Do I think we should stop using AI? No, I don’t. What I think is we need a more environmental friendly approach to energy as a whole. This is less an issue with the technology itself and more of an issue with the way we power the technology. But for now that approach does not seem to exist or isn’t used enough to fully be “earth-friendly” in a sense. It’s harmful, but not because of the tech itself.
However, me running DeepSeek or Gwen3 on my personal computer isn’t going to have the same level of effect as a large datacenter running one. A datacenter runs models in mass. They run thousands, upon millions of instances of models. On top of this, I’m not going to be training a model on my local computer, I’m going to be using pre-existing models, and using models uses less energy than it takes to actually train one. I doubt one person using a model on their local computer is going to contribute enough to the problem to be… problematic, and people need to keep that in mind, especially in the short-term.
Conclusion
My thoughts on the matter can be basically summarized into the following:
- Using AI as a tool as it’s intended to be, is actually a good thing.

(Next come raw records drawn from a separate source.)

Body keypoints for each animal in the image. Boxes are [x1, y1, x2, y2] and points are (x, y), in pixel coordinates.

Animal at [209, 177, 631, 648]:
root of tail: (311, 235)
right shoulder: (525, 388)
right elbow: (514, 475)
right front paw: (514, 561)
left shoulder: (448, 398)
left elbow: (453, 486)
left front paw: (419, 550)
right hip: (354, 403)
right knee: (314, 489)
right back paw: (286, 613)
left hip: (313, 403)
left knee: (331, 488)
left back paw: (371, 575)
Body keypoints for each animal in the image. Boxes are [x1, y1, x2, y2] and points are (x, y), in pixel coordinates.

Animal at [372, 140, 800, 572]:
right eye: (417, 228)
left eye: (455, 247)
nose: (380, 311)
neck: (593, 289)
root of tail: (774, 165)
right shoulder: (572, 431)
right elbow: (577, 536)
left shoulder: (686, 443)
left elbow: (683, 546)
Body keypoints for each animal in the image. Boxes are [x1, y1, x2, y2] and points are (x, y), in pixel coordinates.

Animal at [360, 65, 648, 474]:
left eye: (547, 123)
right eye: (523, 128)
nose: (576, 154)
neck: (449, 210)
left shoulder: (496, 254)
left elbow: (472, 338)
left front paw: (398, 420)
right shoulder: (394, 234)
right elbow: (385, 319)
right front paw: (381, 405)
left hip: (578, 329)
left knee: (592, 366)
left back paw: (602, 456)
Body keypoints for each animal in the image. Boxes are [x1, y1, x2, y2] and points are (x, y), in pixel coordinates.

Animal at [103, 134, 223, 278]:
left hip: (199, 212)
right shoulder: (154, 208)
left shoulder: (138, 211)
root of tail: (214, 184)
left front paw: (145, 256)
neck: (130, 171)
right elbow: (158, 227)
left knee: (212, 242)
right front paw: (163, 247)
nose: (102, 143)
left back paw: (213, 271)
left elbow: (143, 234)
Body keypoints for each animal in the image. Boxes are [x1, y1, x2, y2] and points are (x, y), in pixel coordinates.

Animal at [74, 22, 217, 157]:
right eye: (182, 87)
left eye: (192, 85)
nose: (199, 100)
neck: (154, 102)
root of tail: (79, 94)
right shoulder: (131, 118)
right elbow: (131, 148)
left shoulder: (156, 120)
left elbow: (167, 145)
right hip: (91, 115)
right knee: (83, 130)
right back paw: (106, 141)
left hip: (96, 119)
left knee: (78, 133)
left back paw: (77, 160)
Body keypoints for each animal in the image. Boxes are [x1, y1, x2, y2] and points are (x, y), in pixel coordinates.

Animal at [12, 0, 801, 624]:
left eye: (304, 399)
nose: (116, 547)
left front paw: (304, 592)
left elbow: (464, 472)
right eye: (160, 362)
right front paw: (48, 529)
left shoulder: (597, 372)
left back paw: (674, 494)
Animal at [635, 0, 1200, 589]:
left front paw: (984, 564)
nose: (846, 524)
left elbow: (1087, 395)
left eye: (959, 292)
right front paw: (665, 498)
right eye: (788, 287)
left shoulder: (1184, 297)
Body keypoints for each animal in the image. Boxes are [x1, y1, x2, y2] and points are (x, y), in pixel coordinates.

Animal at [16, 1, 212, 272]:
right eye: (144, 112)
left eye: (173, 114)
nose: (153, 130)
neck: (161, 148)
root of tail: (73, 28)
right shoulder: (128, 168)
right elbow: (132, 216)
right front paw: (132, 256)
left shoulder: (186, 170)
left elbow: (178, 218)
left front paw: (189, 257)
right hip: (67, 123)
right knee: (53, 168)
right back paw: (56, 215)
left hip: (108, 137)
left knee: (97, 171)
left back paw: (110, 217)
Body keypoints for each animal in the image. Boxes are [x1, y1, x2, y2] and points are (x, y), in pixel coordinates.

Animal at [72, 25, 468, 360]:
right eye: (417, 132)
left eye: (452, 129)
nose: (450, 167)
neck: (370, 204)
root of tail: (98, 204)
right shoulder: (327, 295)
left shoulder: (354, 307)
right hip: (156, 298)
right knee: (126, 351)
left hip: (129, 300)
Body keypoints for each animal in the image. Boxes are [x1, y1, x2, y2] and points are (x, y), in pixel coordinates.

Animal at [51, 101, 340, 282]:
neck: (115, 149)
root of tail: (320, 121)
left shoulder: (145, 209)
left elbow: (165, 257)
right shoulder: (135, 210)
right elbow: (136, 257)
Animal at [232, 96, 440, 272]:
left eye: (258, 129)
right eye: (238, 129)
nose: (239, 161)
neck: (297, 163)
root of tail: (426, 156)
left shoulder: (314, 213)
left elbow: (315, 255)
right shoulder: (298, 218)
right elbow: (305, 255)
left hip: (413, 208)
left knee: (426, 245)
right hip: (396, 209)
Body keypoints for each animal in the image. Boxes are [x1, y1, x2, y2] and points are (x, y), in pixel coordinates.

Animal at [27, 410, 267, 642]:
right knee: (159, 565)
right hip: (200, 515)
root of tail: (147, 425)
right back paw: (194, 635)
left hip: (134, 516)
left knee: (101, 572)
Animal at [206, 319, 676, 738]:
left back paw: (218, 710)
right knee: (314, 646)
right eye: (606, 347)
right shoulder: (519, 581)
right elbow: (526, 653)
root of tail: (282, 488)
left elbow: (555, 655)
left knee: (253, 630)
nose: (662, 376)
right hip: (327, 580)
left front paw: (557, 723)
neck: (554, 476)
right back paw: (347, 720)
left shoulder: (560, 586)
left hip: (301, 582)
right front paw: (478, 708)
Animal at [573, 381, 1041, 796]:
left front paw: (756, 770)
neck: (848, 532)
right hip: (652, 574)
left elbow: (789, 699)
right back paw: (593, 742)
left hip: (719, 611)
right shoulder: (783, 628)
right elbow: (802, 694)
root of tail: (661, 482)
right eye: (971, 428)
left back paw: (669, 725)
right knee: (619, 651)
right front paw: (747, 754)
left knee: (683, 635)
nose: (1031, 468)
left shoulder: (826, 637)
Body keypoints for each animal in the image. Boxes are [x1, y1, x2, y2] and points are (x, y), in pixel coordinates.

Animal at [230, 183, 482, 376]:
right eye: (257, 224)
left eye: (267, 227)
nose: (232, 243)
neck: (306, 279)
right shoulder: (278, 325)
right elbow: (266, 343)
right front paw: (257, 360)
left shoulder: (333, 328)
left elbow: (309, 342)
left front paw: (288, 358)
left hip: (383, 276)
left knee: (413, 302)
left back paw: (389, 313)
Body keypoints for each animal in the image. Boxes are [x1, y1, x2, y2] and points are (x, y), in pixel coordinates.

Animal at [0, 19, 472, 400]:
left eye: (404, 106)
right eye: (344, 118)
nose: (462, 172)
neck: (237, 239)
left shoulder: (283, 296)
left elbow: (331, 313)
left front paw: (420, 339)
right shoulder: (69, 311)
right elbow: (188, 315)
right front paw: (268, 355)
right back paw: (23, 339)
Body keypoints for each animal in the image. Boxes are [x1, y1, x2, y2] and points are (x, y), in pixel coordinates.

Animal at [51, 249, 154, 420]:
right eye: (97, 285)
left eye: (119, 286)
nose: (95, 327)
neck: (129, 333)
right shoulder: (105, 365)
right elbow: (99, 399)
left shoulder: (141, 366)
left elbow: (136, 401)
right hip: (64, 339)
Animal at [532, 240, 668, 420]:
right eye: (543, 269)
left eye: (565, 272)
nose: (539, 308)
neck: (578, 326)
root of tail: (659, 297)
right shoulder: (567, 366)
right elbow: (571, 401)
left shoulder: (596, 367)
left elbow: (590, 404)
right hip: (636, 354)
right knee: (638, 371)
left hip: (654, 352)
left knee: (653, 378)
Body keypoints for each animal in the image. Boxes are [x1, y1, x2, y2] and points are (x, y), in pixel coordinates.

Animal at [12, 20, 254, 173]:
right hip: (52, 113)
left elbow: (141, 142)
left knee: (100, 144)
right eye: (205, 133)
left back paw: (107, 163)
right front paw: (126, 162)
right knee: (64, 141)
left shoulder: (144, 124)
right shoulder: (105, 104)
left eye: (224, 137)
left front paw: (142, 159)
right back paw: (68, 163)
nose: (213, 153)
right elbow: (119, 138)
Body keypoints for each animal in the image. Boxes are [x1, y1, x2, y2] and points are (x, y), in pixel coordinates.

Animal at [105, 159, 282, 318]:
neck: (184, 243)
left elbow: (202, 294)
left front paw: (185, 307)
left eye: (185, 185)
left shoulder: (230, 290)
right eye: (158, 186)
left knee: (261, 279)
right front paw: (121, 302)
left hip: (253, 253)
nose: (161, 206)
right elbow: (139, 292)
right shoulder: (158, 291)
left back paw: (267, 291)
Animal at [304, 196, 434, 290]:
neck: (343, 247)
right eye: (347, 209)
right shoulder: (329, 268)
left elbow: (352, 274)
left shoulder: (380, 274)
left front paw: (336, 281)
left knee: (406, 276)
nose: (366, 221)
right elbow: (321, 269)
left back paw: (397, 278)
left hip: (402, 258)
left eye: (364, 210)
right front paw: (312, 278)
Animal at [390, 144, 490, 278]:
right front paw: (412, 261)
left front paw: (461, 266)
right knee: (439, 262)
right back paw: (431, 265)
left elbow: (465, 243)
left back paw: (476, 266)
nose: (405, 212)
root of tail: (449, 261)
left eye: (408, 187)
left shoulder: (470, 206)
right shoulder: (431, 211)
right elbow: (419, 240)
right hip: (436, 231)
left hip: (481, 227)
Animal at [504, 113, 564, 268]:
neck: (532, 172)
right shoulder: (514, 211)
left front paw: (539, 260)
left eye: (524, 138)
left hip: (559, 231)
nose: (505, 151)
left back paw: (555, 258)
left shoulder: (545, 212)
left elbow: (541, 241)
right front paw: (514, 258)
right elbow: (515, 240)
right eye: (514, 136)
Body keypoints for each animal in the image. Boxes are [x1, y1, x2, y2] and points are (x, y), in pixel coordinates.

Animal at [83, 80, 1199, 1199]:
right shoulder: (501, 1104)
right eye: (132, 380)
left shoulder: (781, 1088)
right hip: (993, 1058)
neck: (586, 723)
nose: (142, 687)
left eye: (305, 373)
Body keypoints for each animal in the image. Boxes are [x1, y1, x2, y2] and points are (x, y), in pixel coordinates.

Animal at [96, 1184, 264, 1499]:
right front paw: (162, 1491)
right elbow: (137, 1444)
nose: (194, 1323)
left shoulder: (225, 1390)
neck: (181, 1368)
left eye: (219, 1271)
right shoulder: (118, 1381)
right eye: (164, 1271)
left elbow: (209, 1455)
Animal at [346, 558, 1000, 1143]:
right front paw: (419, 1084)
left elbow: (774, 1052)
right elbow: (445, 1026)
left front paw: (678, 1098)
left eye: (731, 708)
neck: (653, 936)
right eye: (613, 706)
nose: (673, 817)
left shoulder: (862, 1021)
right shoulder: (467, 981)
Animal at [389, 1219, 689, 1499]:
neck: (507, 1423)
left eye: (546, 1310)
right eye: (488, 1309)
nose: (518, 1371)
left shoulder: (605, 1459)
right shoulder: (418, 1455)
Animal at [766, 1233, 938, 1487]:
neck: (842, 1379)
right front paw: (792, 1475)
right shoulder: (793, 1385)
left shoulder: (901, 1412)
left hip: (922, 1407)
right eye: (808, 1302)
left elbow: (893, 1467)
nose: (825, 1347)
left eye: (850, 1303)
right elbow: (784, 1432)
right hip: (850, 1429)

- We need to stop trusting what AI produces as fact and research more.
- We need to be skeptical and be less reliant on the technology as a whole.
- We need a better solution to power the models we use in the long run.
AI is useful, it can be a good thing to have in your toolchain, but until we start treating it as that– a tool, we will continue to have problems with people trusting what they say as fact, and in result misleading people who use it. I like using AI for personal things, and I add a notice to projects when I use it so people are aware that it was AI assisted. I don’t believe destroying AI is the correct path, I believe we’re the issue, not the technology we use, and that is something we can improve on… but will we?
This article is licensed under the CC BY-NC-ND 4.0 license.